* Text passage

---*---

The complexing agent for copper ions is selected from compounds
conventionally employed for this purpose, including but not limited
to Rochelle salts, the sodium (mono-, di-, tri- and tetrasodium)
salts of ethylenediaminetetraacetic acid (hereinafter sometimes
referred to as "EDTA"), diethylenediaminepentaacetic acid,
nitriloacetic acid and its alkali salts, gluconic acid, gluconates,
triethanolamine, diethylaminoethanol and glucono .delta.-lactone,
as well as modified ethylenediamineacetates, e.g.,
N-hydroxyethylethylenediaminetriacetate, phosphonates, e.g.,
ethylenediaminetetra (methylene phosphonic acid) and
hexamethylenediaminetetra (methylene phosphonic acid).
Preferably, the complexing agent is of the alkanolamine type.
Examples include
N,N,N',N'-tetrakis-(2-hydroxypropyl)ethylenediamine (hereinafter
sometimes referred to as "Quadrol"), triethanolamine,
ethylenenitrilotetraethanol, nitrilotri-2-propanol,
tetrahydroxyethylenediamine and
N-hydroxyethyl-N,N'-N'(trihydroxypropyl) ethylenediamine. These are
commercially available or can be prepared by following procedures
described in the literature,
The reducing agent is selected from among, illustratively,
formaldehyde and formaldehyde precursors or derivatives, e.g.,
paraformaldehyde, trioxane, dimethylhydantoin, glyoxal, and the
like; boranes; borohydride; hydroxylamines; hydrazines and
hypophosphite.

---*---

* Source information
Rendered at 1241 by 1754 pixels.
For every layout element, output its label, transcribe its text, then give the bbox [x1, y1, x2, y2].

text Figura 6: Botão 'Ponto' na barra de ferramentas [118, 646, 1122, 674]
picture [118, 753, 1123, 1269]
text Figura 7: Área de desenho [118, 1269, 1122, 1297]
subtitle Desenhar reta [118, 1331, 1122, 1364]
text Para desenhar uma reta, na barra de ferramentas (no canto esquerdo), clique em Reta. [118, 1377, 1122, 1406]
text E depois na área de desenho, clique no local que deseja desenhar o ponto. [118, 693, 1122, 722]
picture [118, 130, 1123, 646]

---*---

* Aim of the exercise
The passage on copper complexing and reducing agents gives examples of alkanolamine-type complexing agents. List every one of them.

* Response below
- N,N,N',N'-tetrakis-(2-hydroxypropyl)ethylenediamine ("Quadrol")
- triethanolamine
- ethylenenitrilotetraethanol
- nitrilotri-2-propanol
- tetrahydroxyethylenediamine
- N-hydroxyethyl-N,N'-N'(trihydroxypropyl) ethylenediamine